▶ Fonte
----
Como não dizer “Sim!”? Bem-vindos a Bloomusalém: uma montagem universitária de Ulisses (Episódios 15 e 18), de James Joyce

Cristian Menna
3 min readJun 19, 2022

Sem sombra de dúvidas eu digo sim! Peguem seu Shepherd’s Pie e seu copão de Guinness Beer e sejam muito Bem-vindos a Bloomusalém!

O cartaz de Bem-vindos a Bloomusalém tem, em destaque, a atriz Lola Martins, a Cafetina, além de horário, local, título e o nome dos demais membros da equipe.
----
▶ Dados armazenados
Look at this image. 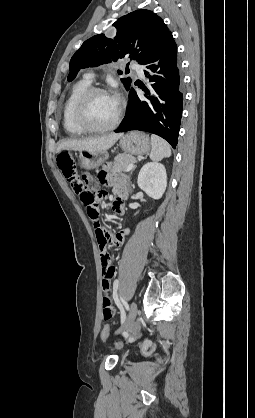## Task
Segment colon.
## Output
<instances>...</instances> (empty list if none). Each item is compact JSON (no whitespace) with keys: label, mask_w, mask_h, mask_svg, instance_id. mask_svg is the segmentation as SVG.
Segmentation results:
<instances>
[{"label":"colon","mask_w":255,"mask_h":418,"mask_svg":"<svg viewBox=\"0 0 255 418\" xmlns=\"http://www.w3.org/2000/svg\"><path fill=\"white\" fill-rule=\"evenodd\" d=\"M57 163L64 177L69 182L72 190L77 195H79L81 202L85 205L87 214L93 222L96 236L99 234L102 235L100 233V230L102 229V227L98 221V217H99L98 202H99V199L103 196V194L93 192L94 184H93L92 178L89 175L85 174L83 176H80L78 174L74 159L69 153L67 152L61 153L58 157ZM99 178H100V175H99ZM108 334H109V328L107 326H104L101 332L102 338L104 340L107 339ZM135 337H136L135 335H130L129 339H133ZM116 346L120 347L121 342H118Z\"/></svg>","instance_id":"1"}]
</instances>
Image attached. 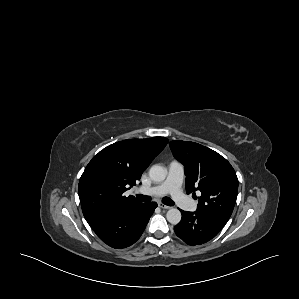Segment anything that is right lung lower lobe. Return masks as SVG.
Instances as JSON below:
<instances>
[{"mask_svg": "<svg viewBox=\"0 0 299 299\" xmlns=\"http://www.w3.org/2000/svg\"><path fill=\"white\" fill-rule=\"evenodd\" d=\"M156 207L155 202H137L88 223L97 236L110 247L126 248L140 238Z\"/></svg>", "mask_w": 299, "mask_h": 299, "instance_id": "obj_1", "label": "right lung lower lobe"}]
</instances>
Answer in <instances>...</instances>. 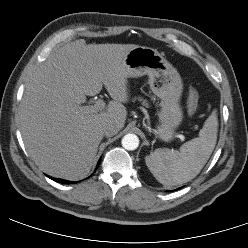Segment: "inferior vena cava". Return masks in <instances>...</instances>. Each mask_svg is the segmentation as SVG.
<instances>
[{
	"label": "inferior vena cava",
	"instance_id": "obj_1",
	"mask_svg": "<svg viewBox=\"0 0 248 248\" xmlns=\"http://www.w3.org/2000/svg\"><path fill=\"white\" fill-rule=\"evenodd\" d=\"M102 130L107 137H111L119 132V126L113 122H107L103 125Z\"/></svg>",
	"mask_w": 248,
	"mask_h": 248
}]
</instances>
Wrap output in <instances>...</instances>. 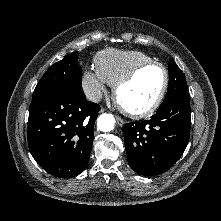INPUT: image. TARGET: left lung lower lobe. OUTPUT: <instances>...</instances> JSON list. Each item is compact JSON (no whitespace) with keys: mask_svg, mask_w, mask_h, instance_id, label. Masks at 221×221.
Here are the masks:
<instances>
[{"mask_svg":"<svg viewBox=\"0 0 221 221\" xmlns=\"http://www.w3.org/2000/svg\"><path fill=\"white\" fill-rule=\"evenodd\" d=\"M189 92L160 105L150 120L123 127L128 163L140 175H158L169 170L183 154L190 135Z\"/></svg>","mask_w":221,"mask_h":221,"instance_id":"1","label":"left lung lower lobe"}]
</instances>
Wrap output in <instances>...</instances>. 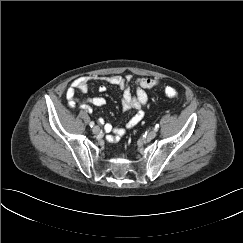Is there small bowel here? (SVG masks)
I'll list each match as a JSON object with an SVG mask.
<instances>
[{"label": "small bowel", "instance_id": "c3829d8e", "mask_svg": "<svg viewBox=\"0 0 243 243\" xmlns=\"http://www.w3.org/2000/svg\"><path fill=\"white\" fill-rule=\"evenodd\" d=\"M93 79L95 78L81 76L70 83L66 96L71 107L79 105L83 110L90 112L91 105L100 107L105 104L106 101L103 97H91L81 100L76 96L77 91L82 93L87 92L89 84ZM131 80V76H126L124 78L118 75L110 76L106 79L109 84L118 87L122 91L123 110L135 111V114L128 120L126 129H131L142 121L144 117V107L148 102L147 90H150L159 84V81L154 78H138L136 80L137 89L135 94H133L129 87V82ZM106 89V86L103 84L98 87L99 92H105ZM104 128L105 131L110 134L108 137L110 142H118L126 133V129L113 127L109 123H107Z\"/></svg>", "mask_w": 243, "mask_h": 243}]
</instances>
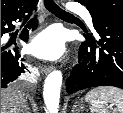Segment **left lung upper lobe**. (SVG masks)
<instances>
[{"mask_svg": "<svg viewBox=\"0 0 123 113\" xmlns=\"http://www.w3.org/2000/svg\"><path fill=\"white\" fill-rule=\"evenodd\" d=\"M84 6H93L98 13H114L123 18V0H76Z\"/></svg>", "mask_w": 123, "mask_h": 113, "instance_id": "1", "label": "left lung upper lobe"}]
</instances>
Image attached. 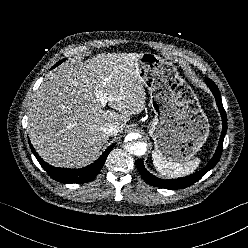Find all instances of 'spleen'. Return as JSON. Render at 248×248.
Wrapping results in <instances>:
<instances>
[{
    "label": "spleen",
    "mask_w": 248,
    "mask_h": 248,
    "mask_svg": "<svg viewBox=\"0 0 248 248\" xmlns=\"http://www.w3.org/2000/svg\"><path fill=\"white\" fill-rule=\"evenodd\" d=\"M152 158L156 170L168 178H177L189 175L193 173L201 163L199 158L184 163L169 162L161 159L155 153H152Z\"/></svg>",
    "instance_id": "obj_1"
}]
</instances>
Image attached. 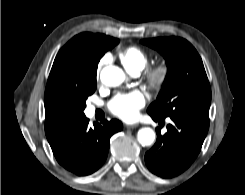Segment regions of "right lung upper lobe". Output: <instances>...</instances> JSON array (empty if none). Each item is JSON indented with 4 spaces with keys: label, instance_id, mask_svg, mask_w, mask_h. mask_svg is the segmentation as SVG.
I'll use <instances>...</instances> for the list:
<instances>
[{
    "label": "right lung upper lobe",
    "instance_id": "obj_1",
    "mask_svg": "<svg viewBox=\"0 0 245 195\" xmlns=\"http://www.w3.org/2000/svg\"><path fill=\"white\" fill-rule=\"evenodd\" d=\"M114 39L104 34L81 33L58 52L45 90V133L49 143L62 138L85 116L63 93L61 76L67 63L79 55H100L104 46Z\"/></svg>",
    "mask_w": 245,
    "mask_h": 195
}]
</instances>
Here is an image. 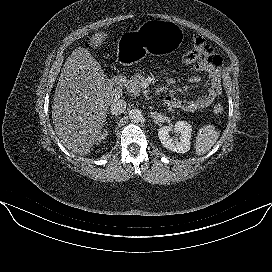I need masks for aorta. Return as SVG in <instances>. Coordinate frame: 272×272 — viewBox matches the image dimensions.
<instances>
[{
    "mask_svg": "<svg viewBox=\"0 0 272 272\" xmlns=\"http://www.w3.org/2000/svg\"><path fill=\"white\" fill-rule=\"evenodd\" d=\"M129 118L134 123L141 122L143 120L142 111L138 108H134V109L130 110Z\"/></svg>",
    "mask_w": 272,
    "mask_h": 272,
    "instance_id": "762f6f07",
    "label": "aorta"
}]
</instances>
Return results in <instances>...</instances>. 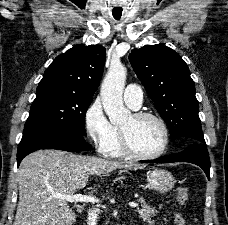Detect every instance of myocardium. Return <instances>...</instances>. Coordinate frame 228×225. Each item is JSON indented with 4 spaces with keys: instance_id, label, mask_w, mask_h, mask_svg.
----
Reescreva em forma de lista o parágrafo da Fonte que começa com "O cartaz de Bem-vindos a Bloomusalém", mantendo as informações principais.

Cartaz de Bem-vindos a Bloomusalém:
- em destaque, a atriz Lola Martins, a Cafetina
- horário
- local
- título
- nome dos demais membros da equipe